Task –
All of the records below should be output exactly.

____________________

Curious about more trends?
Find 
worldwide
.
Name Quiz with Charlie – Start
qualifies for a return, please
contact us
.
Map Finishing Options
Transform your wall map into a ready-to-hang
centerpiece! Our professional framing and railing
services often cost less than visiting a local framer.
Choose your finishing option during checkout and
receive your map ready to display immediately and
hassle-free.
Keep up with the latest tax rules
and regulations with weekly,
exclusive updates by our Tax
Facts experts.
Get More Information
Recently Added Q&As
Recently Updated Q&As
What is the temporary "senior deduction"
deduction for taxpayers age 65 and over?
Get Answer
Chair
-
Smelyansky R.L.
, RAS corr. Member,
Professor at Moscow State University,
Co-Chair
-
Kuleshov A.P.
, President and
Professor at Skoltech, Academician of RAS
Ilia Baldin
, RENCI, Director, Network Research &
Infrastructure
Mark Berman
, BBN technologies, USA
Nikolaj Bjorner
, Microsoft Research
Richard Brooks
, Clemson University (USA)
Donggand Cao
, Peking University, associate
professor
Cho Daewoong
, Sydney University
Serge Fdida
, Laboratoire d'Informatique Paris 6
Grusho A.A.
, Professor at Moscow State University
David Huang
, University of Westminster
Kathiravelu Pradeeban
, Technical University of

____________________

Completed task –
Curious about more trends?
Find 
worldwide
.
Name Quiz with Charlie – Start
qualifies for a return, please
contact us
.
Map Finishing Options
Transform your wall map into a ready-to-hang
centerpiece! Our professional framing and railing
services often cost less than visiting a local framer.
Choose your finishing option during checkout and
receive your map ready to display immediately and
hassle-free.
Keep up with the latest tax rules
and regulations with weekly,
exclusive updates by our Tax
Facts experts.
Get More Information
Recently Added Q&As
Recently Updated Q&As
What is the temporary "senior deduction"
deduction for taxpayers age 65 and over?
Get Answer
Chair
-
Smelyansky R.L.
, RAS corr. Member,
Professor at Moscow State University,
Co-Chair
-
Kuleshov A.P.
, President and
Professor at Skoltech, Academician of RAS
Ilia Baldin
, RENCI, Director, Network Research &
Infrastructure
Mark Berman
, BBN technologies, USA
Nikolaj Bjorner
, Microsoft Research
Richard Brooks
, Clemson University (USA)
Donggand Cao
, Peking University, associate
professor
Cho Daewoong
, Sydney University
Serge Fdida
, Laboratoire d'Informatique Paris 6
Grusho A.A.
, Professor at Moscow State University
David Huang
, University of Westminster
Kathiravelu Pradeeban
, Technical University of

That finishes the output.